For the data below, retype word for word the lines from the one containing "ab, Max octave shift: 4.05 -> 3.53" through the one containing "동영상/방송 서비스 사용일수, 2: 0.871 -> 0.94"; drop the pictures.

[[ Records supplied open ]]

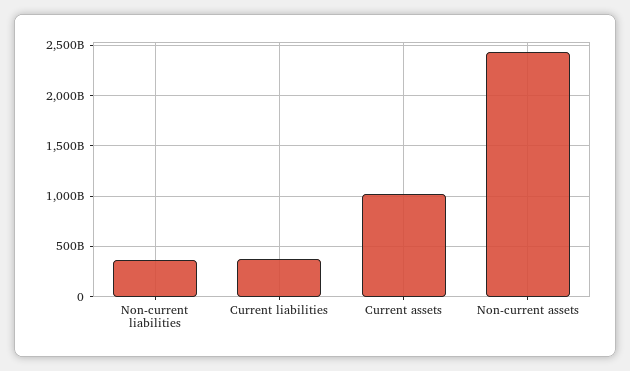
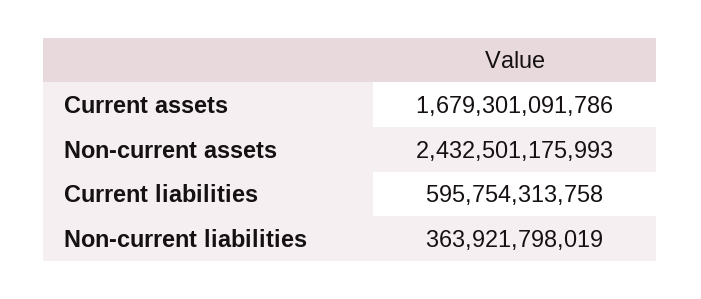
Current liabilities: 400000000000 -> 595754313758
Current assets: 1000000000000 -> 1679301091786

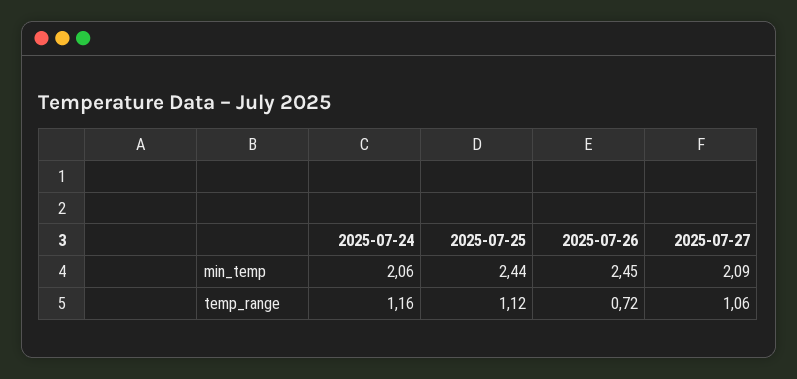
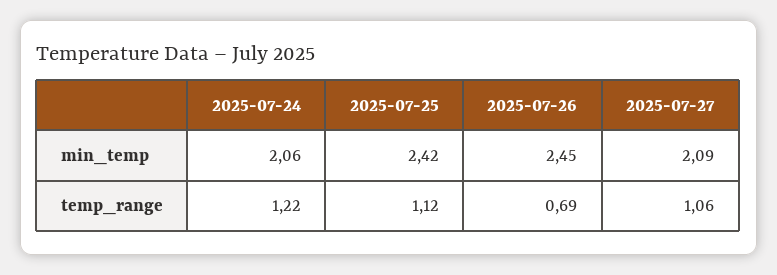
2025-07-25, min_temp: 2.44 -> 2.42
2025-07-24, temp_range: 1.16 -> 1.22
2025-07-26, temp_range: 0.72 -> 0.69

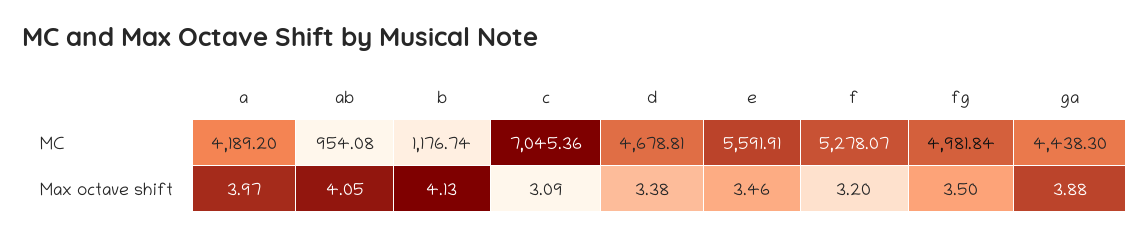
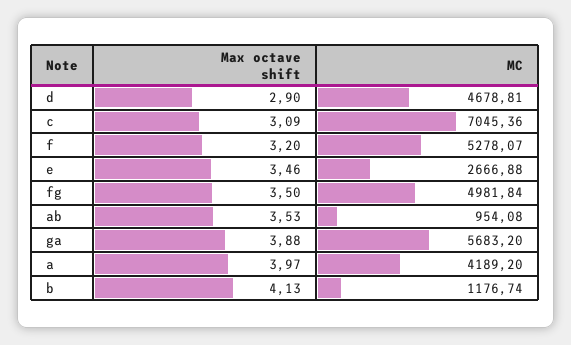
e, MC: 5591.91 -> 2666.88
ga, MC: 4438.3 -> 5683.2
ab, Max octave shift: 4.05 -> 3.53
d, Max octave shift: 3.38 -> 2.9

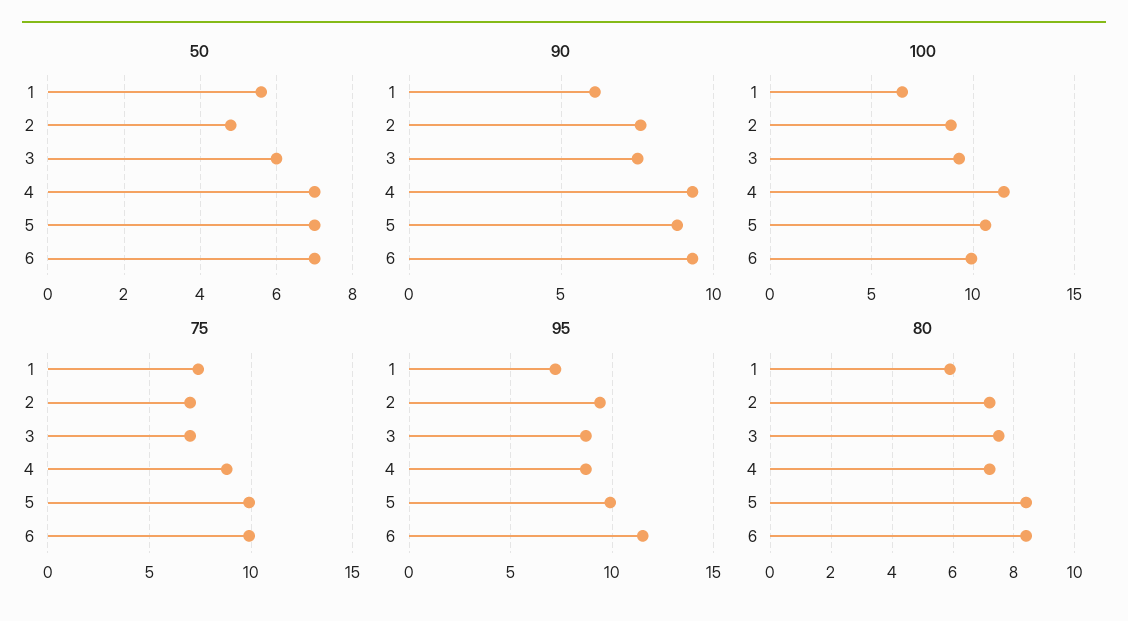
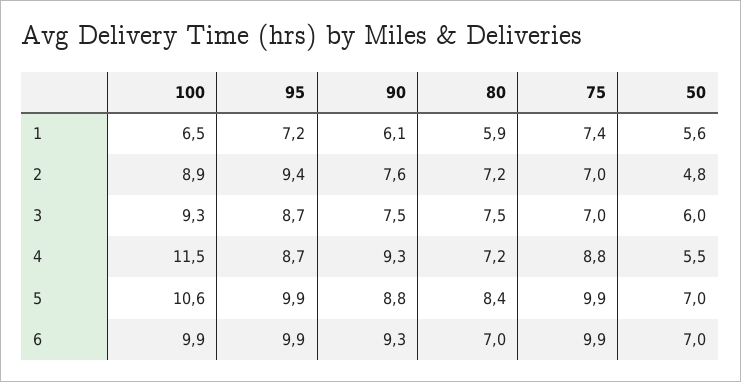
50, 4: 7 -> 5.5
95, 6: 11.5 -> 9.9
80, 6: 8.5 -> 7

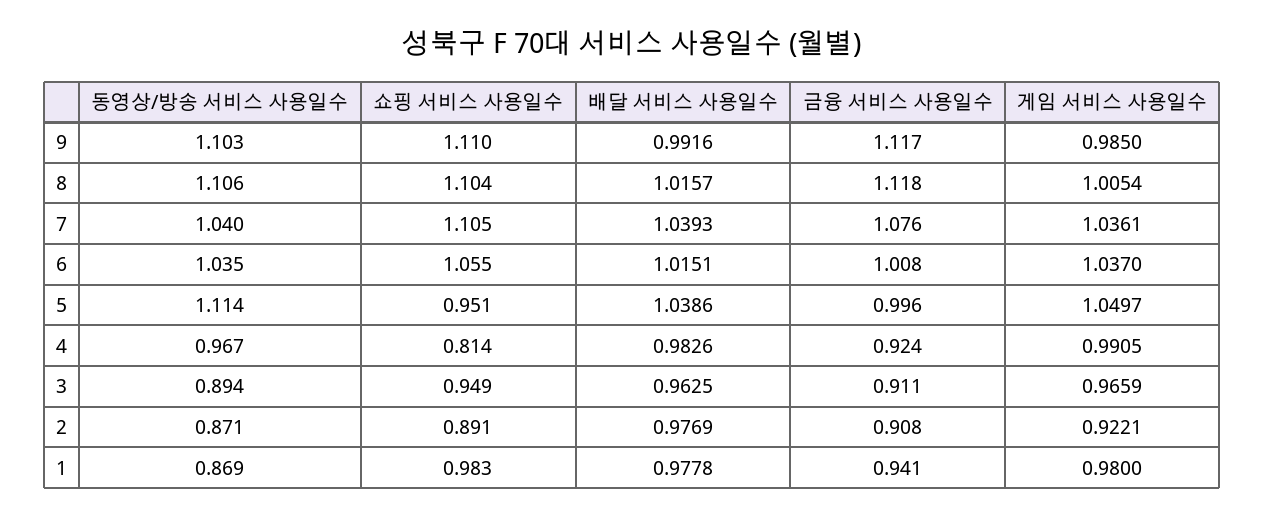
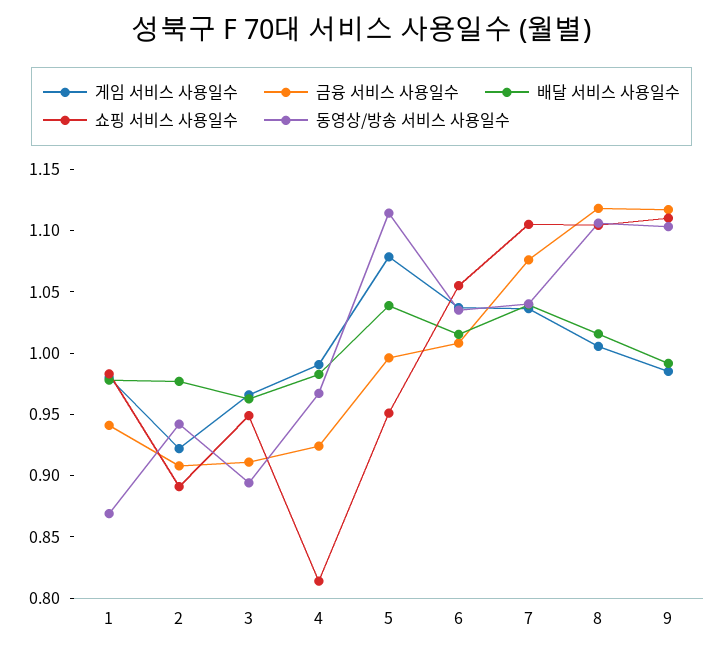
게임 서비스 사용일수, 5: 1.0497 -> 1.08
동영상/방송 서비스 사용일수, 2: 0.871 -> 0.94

[[ Records supplied closed ]]
[[ Records supplied open ]]

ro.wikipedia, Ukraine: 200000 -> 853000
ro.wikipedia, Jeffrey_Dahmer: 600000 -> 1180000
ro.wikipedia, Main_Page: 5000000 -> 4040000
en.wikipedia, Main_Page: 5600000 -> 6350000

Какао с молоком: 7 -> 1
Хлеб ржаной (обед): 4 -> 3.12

[[ Records supplied closed ]]

Answer to the problem:
ab, Max octave shift: 4.05 -> 3.53
d, Max octave shift: 3.38 -> 2.9

50, 4: 7 -> 5.5
95, 6: 11.5 -> 9.9
80, 6: 8.5 -> 7

게임 서비스 사용일수, 5: 1.0497 -> 1.08
동영상/방송 서비스 사용일수, 2: 0.871 -> 0.94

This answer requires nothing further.